Sous ce tire, les députés notent que la corruption en Algérie est un « fléau très sérieux qui mine, aujourd’hui, le développement de l’Algérie et pèse énormément sur la vie quotidienne des Algériens, indiquant que Transparency international classe le pays à la 105ème place sur 176 dans le monde et à la 21ème place sur 50 pays en Afrique.
Rappelant que l’actualité algérienne a été nourrie par plusieurs scandales, le rapport des députés relève que « ces scandales à répétition ne sont pas sans conséquences sur l’opinion publique. Ils diffusent un réel sentiment d’injustice dont la mission d’information a pu se rendre compte au cours de nombreux entretiens. Ils incitent également les Algériens à considérer que toute la société est pourrie et que, in fine, le système sera toujours plus fort qu’eux ».
Selon le rapport, « ce sentiment de lassitude voire de résignation est amplifié par le fait que la corruption va souvent de pair avec des pratiques administratives lentes et paperassières qu’un « coup de pouce » opportun permettra toujours d’accélérer ou d’orienter en sa faveur ».

Une société en ébullition

« Si, fâchés avec le jeu politique, nombre d’Algériens semblent avoir mis de côté leurs revendications sur ce terrain-là en boycottant massivement les élections, les manifestations à connotation sociale rythment quotidiennement la vie de l’Algérie. Et les actions peuvent être violentes », relève le rapport, estimant qu’une flambée des prix sur des fruits ou légumes peut mobiliser bien plus que les réunions de partis sans programme et devenus inaudibles.
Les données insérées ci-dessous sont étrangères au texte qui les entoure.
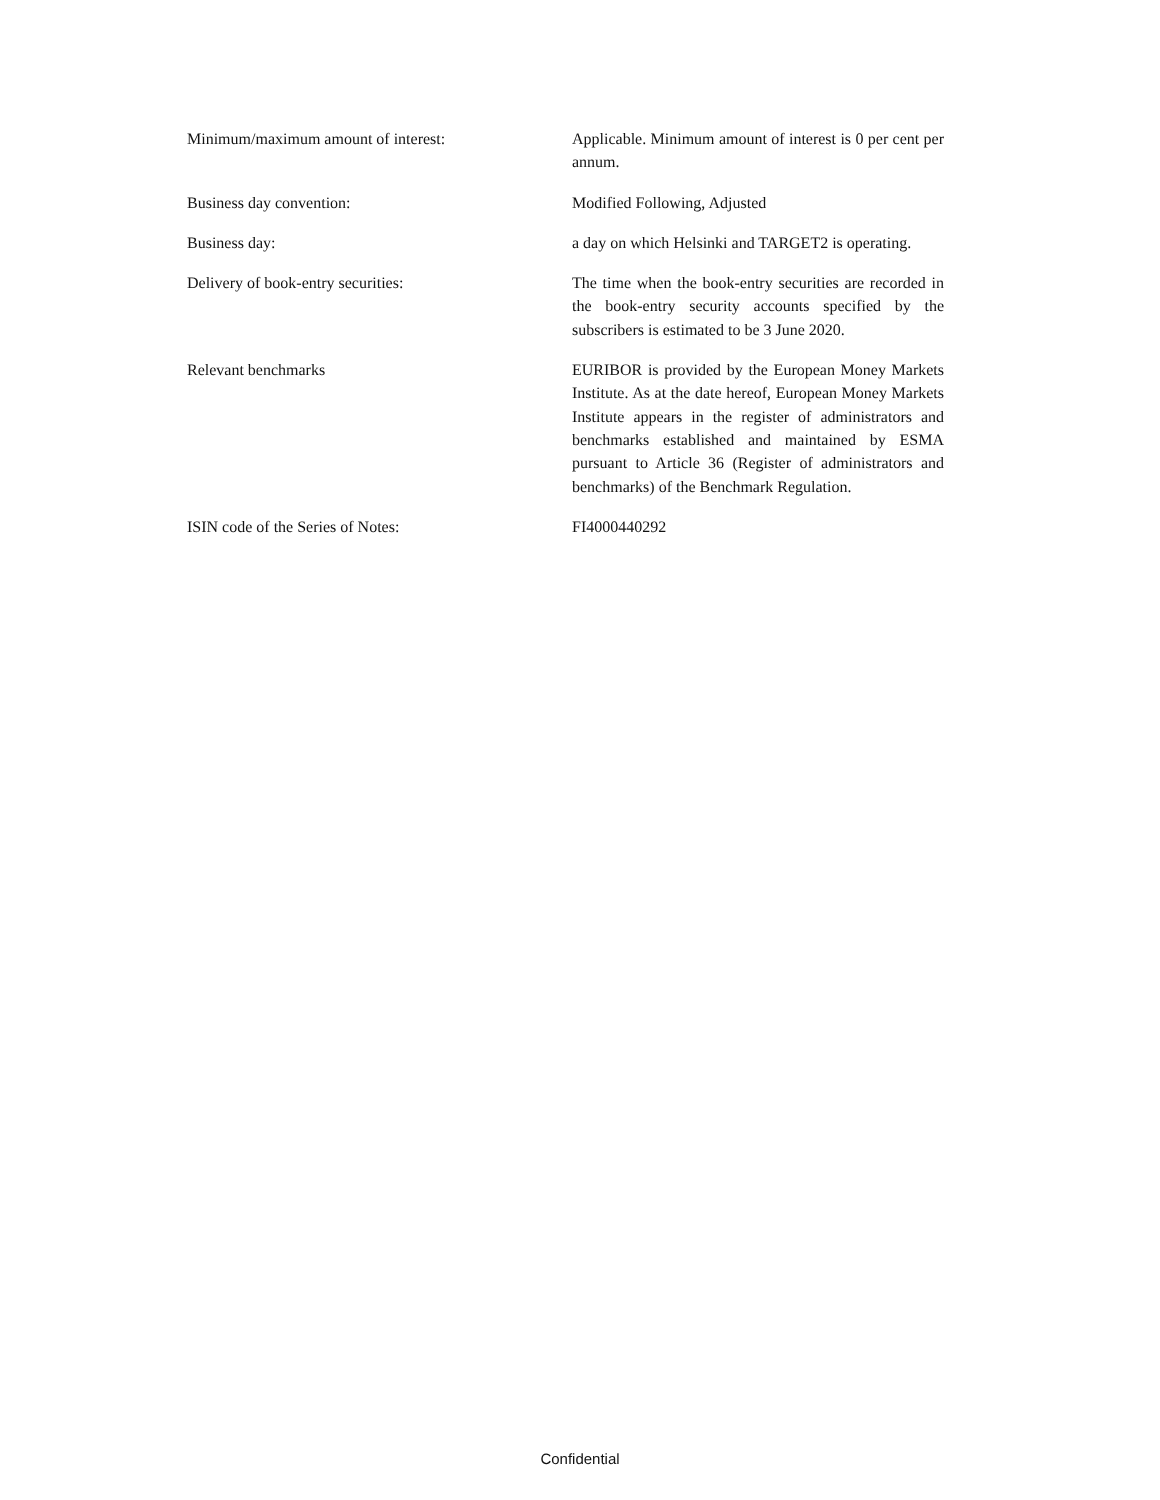Minimum/maximum amount of interest: Applicable. Minimum amount of interest is 0 per cent per annum.
Business day convention: Modified Following, Adjusted
Business day: a day on which Helsinki and TARGET2 is operating.
Delivery of book-entry securities: The time when the book-entry securities are recorded in the book-entry security accounts specified by the subscribers is estimated to be 3 June 2020.
Relevant benchmarks EURIBOR is provided by the European Money Markets Institute. As at the date hereof, European Money Markets Institute appears in the register of administrators and benchmarks established and maintained by ESMA pursuant to Article 36 (Register of administrators and benchmarks) of the Benchmark Regulation.
ISIN code of the Series of Notes: FI4000440292
Confidential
« Les chiffres exacts ne sont pas connus mais il y aurait, jusqu’à un millier de manifestations, chaque année, en Algérie », indiquent les députés dans leur rapport, ajoutant que « Cet état quasi-insurrectionnel permanent témoigne, une fois de plus, du mal-être d’une partie de la société algérienne qui ne profite pas des richesses du pays. Un exemple frappant est sans doute le secteur de la santé dont beaucoup d’Algériens dénoncent le sous-équipement et la corruption, lesquels rendent incontournable le recours à l’étranger pour pouvoir se soigner correctement. Une solution onéreuse que peu de personnes, bien évidemment, peuvent se permettre ».
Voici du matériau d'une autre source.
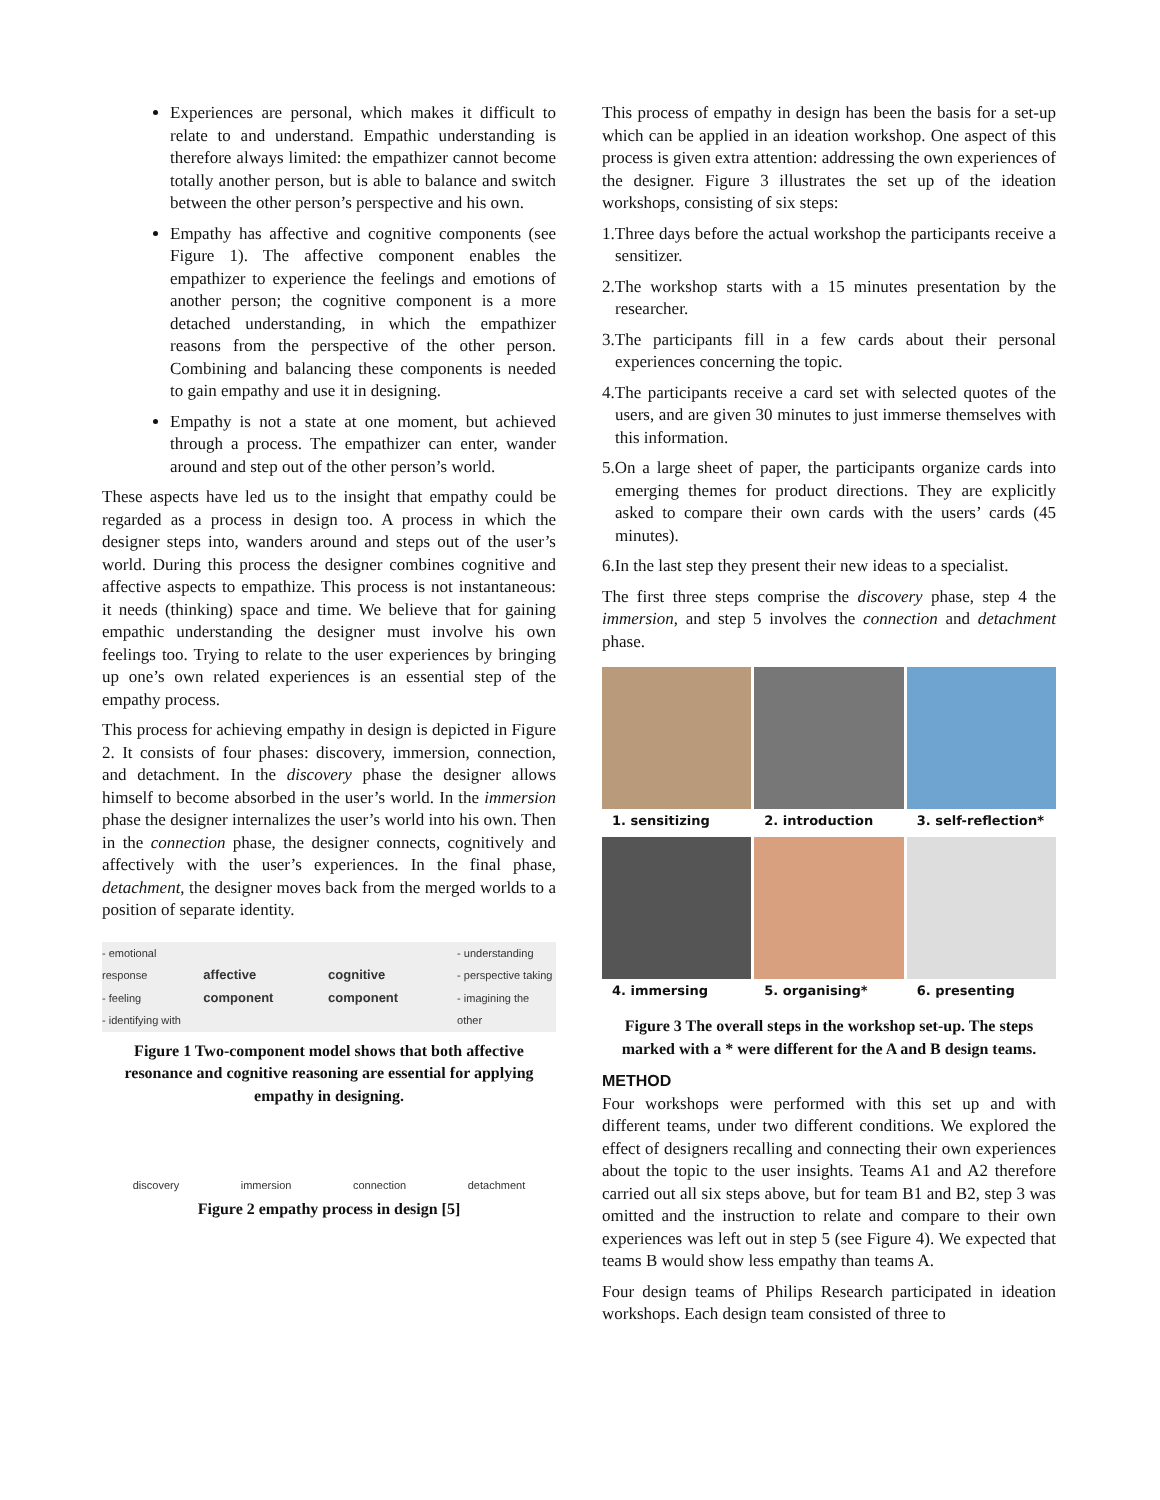Experiences are personal, which makes it difficult to relate to and understand. Empathic understanding is therefore always limited: the empathizer cannot become totally another person, but is able to balance and switch between the other person’s perspective and his own.
Empathy has affective and cognitive components (see Figure 1). The affective component enables the empathizer to experience the feelings and emotions of another person; the cognitive component is a more detached understanding, in which the empathizer reasons from the perspective of the other person. Combining and balancing these components is needed to gain empathy and use it in designing.
Empathy is not a state at one moment, but achieved through a process. The empathizer can enter, wander around and step out of the other person’s world.
These aspects have led us to the insight that empathy could be regarded as a process in design too. A process in which the designer steps into, wanders around and steps out of the user’s world. During this process the designer combines cognitive and affective aspects to empathize. This process is not instantaneous: it needs (thinking) space and time. We believe that for gaining empathic understanding the designer must involve his own feelings too. Trying to relate to the user experiences by bringing up one’s own related experiences is an essential step of the empathy process.
This process for achieving empathy in design is depicted in Figure 2. It consists of four phases: discovery, immersion, connection, and detachment. In the discovery phase the designer allows himself to become absorbed in the user’s world. In the immersion phase the designer internalizes the user’s world into his own. Then in the connection phase, the designer connects, cognitively and affectively with the user’s experiences. In the final phase, detachment, the designer moves back from the merged worlds to a position of separate identity.
- emotional response
- feeling
- identifying with affective component cognitive component - understanding
- perspective taking
- imagining the other
Figure 1 Two-component model shows that both affective resonance and cognitive reasoning are essential for applying empathy in designing.
discovery immersion connection detachment
Figure 2 empathy process in design [5]
This process of empathy in design has been the basis for a set-up which can be applied in an ideation workshop. One aspect of this process is given extra attention: addressing the own experiences of the designer. Figure 3 illustrates the set up of the ideation workshops, consisting of six steps:
1.Three days before the actual workshop the participants receive a sensitizer.
2.The workshop starts with a 15 minutes presentation by the researcher.
3.The participants fill in a few cards about their personal experiences concerning the topic.
4.The participants receive a card set with selected quotes of the users, and are given 30 minutes to just immerse themselves with this information.
5.On a large sheet of paper, the participants organize cards into emerging themes for product directions. They are explicitly asked to compare their own cards with the users’ cards (45 minutes).
6.In the last step they present their new ideas to a specialist.
The first three steps comprise the discovery phase, step 4 the immersion, and step 5 involves the connection and detachment phase.
1. sensitizing
2. introduction
3. self-reflection*
4. immersing
5. organising*
6. presenting
Figure 3 The overall steps in the workshop set-up. The steps marked with a * were different for the A and B design teams.
METHOD
Four workshops were performed with this set up and with different teams, under two different conditions. We explored the effect of designers recalling and connecting their own experiences about the topic to the user insights. Teams A1 and A2 therefore carried out all six steps above, but for team B1 and B2, step 3 was omitted and the instruction to relate and compare to their own experiences was left out in step 5 (see Figure 4). We expected that teams B would show less empathy than teams A.
Four design teams of Philips Research participated in ideation workshops. Each design team consisted of three to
Concernant le chômage, des chiffres avancent un taux d’inactivité établi à 30 %. Sur une population de 37 millions d’habitants, dont 64 % sont en âge de travailler. « Cela est d’autant plus inquiétant que la jeunesse algérienne est la principale victime de la situation », s’alarment les députés pour qui la « principale victime du « mal vivre » des Algériens est assurément la jeunesse ».

Une jeunesse frustrée

Selon le rapport, les trois-quarts des jeunes critiquent leur cadre de vie, un tiers rêve de quitter le pays et 90 % affirmaient se désintéresser de toute activité associative ou en lien avec un parti politique. « Aucune des auditions menées par la mission d’information n’a remis en cause ce constat : le désir d’émigrer est très massivement répandu parmi la jeunesse algérienne. Il n’y a qu’à en juger, par exemple, par les « visa, visas » criés par la foule lors des dernières visites des présidents français en Algérie », notent encore les députés.

Au-delà des problèmes d’emploi, poursuit le rapport, « c’est aussi un sentiment d’étouffement qui contribue à rendre l’Algérie incapable de garder ses enfants. Ce pays de 37 millions d’habitants compte moins de 50 salles de cinéma et à peine une dizaine de théâtres ».

Corset du conservatisme

Le rapport décrit la société algérienne comme « essentiellement patriarcale et conservatrice », estimant que des « tensions sont alors inévitables. C’est particulièrement vrai s’agissant de la situation des femmes algériennes, à la fois au sein des familles – où l’accès des femmes à l’éducation et à l’espace public modifie en profondeur les équilibres –, qu’au sein de la société, où les réflexes conservateurs se doublent d’une agressivité marquée à l’égard des femmes, par exemple celles se déplaçant seules dans la rue, signe tant d’une profonde frustration sociale que d’un conservatisme prenant prétexte de la religion pour se faire + justice+ ».

Ce rapport de 97 pages, le premier effectué par des députés français sur l’Algérie. aborde également la problématique économique, les relations entre la France et l’Algérie et l’échec de l’intégration maghrébine.